Design¶
ASSYST is designed around two principles:
small, orthogonal classes, and
clean, abstract interfaces between them.
This has advantages on heterogeneous HPC: the individual stages of an MLIP-generation workflow require very different resources (serial preparation, multi-node DFT, GPU-accelerated fitting), and a loosely coupled package lets each stage be dispatched independently — e.g. via executorlib. The same loose coupling is what keeps ASSYST future-proof against new MLIP architectures or new reference-data sources.
ASSYST is organised around four small, independent submodules — one per
stage of the training-set construction pipeline. Each submodule exposes a
top-level function that consumes an iterable of ase.Atoms and
produces another iterable of ase.Atoms, plus a family of small,
frozen dataclasses.dataclass() configuration objects that describe
how the stage should behave.
Outline of data and control flow in the package. Green boxes are the
cleanly separated workflow steps; arrows between them show the flow of
generated structures as lists of ase.Atoms. Ochre boxes give
example code for the small modular classes that configure each step.
Violet boxes mark the points where ASSYST loosely couples to external
codes — either via the ASE calculator interface or by overloading a
minimal set of documented methods.¶
The pipeline¶
Reading the figure top-to-bottom, the canonical ASSYST workflow is:
assyst.crystals—sample()enumerates random symmetric crystals for the requested formulas and space groups.assyst.relaxations—relax()minimises each candidate using an ASE calculator, driven by aRelaxsubclass (VolumeRelax,SymmetryRelax,FullRelax, …).assyst.perturbations—perturb()expands each minimum into a cloud of nearby configurations viaRattle,Stretch, and their additive/random combinations.assyst.filters—filter()(the standard built-in) is composed withFilterBasesubclasses such asDistanceFilter,VolumeFilter,EnergyFilter, andForceFilterto discard pathological structures.
The stages are deliberately decoupled: each takes plain ASE atoms in and emits plain ASE atoms out, so any step can be skipped, swapped, or re-ordered without touching the others.
Why configuration objects?¶
Every stage separates what to do (the top-level function) from how to do it (the dataclass argument). This keeps three properties stable across the whole API:
Composability. Filters and perturbations support algebraic operators (
&,|,+,RandomChoice) so complex behaviour is built from small pieces rather than added as new keyword arguments.Reproducibility. Configuration objects are frozen dataclasses and therefore hashable and picklable — settings can be stored alongside the generated structures and reloaded verbatim.
Extensibility. Each configuration class is a small subclass with a single hook (e.g.
apply_filter_and_constraints()for relaxations,__call__()for filters). See Custom Relaxers for a worked example of plugging in a non-ASE engine.

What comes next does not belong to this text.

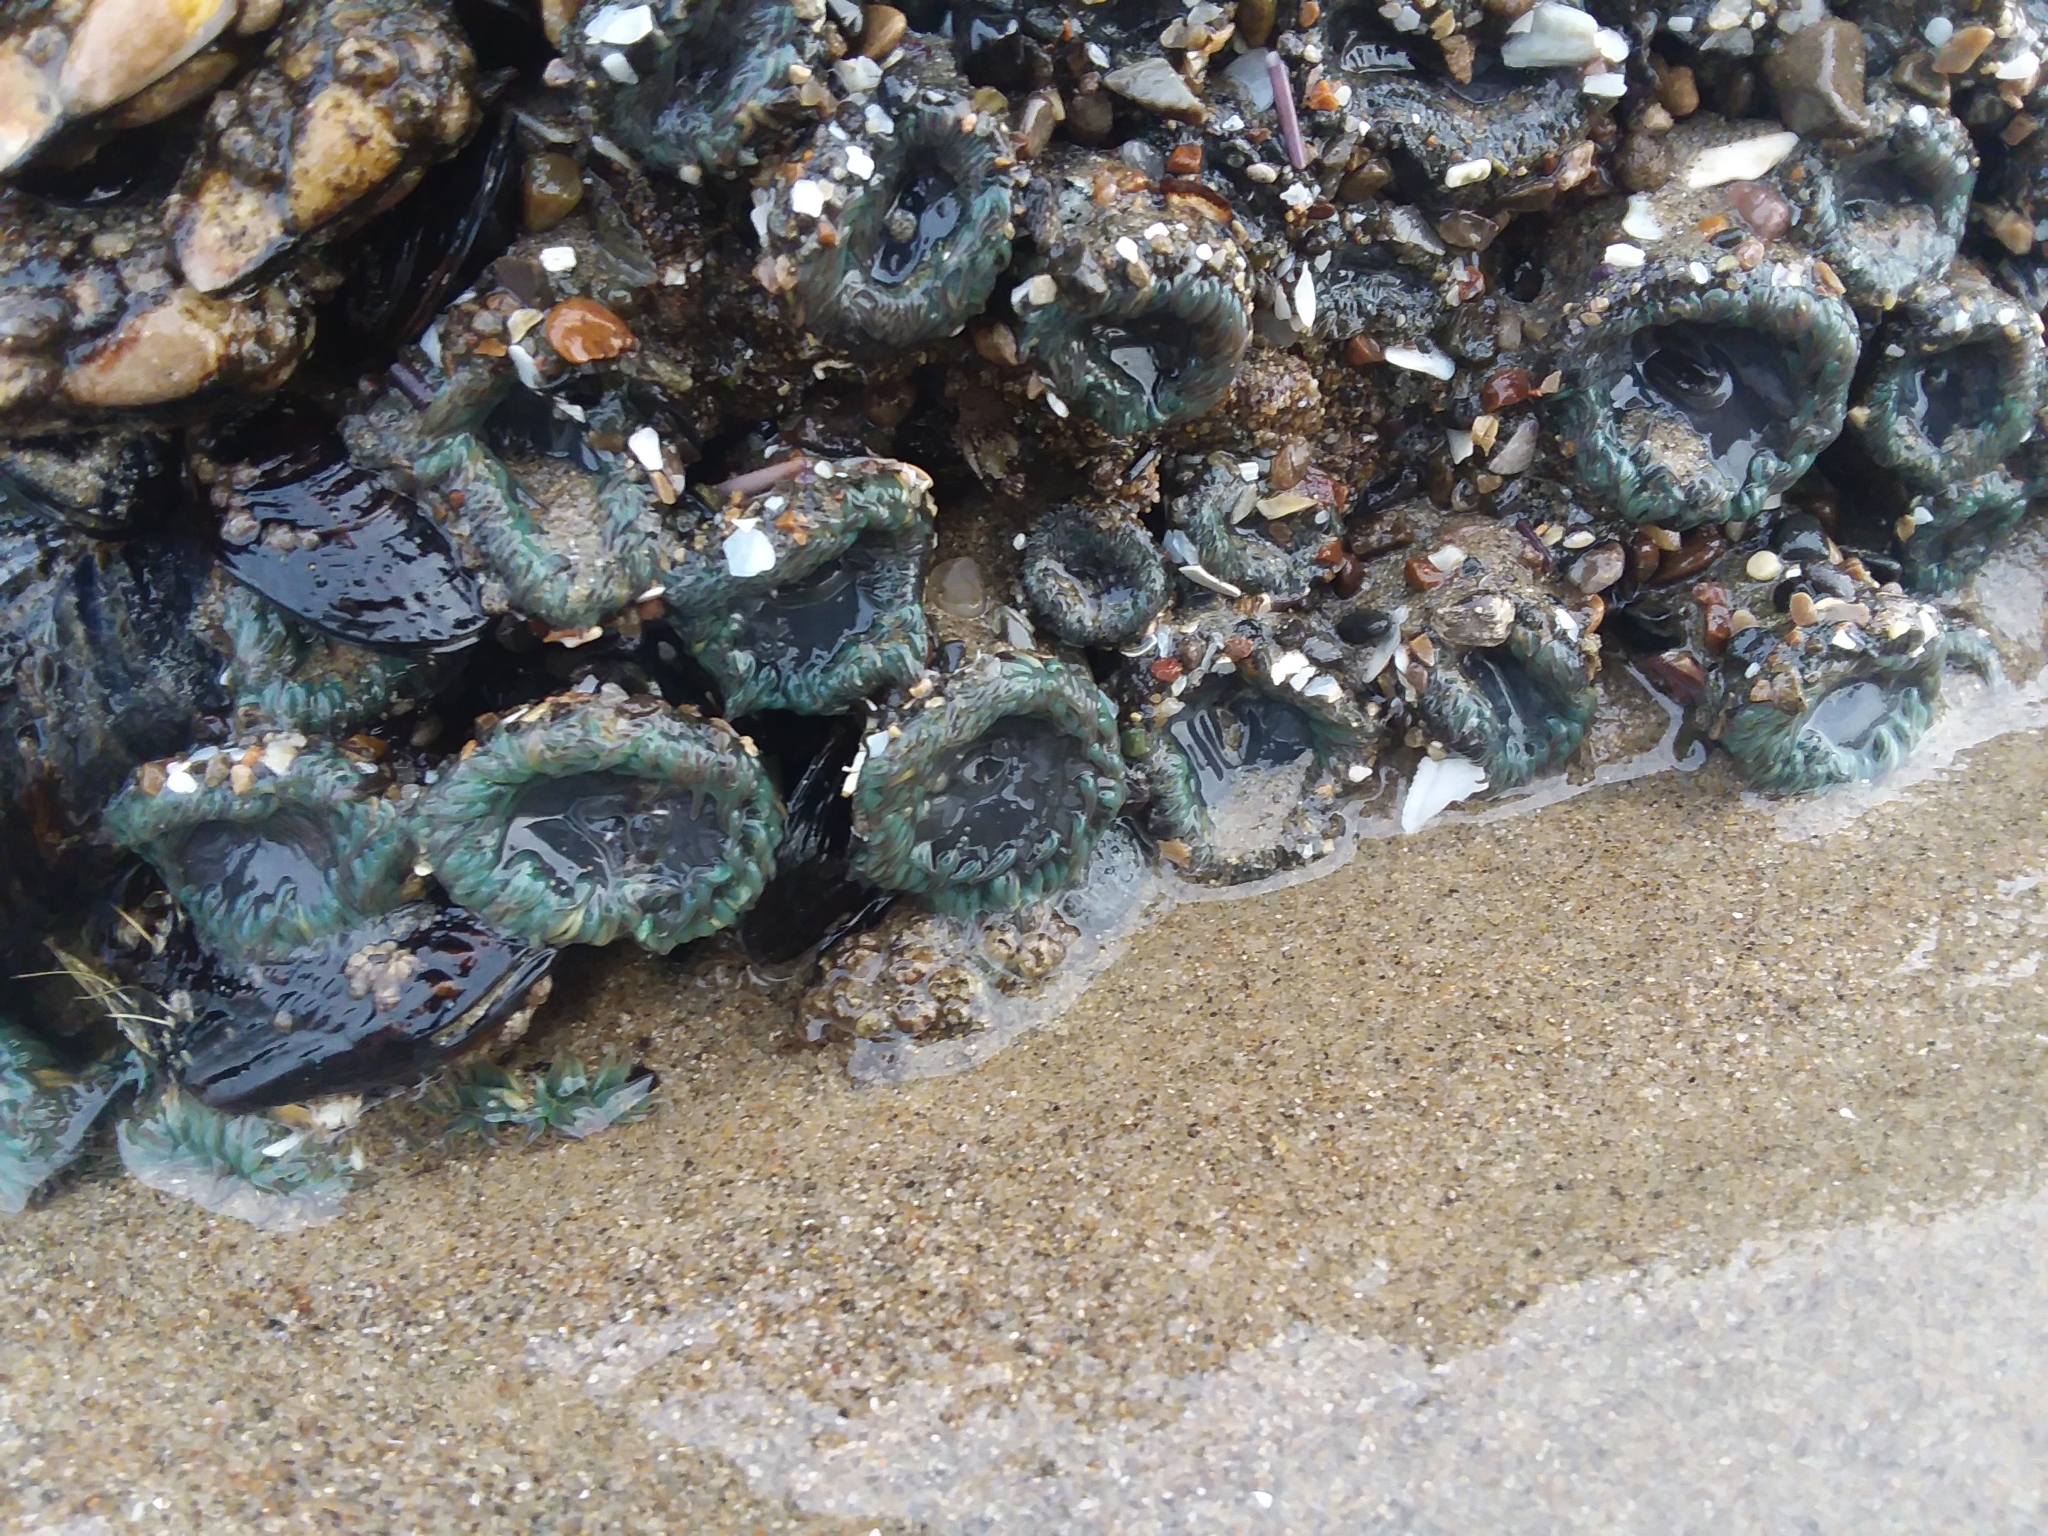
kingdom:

Role of the ASE calculator¶
ASSYST never owns a reference method. An ase.calculators.calculator.Calculator
is passed into relax() and is the only place
energies and forces enter the pipeline. All other stages operate on pure
geometry, which is why a single workflow scales unchanged from a cheap
Morse potential during prototyping to production DFT runs.
Provenance and reproducibility¶
Each generated structure carries a UUID in Atoms.info that is updated
by assyst.utils.update_uuid() whenever a stage produces a new
structure from an existing one. Parent/child relationships between
structures are tracked alongside, so the full history of any data point
in the final training set is recoverable; this property is exercised in
the test suite. See Lineage Tracking and Metadata for the
downstream tooling that builds on it.
Where ASSYST relies on random initialisation or perturbation, the state of the underlying random number generators is exposed so that runs can be reproduced bit-for-bit.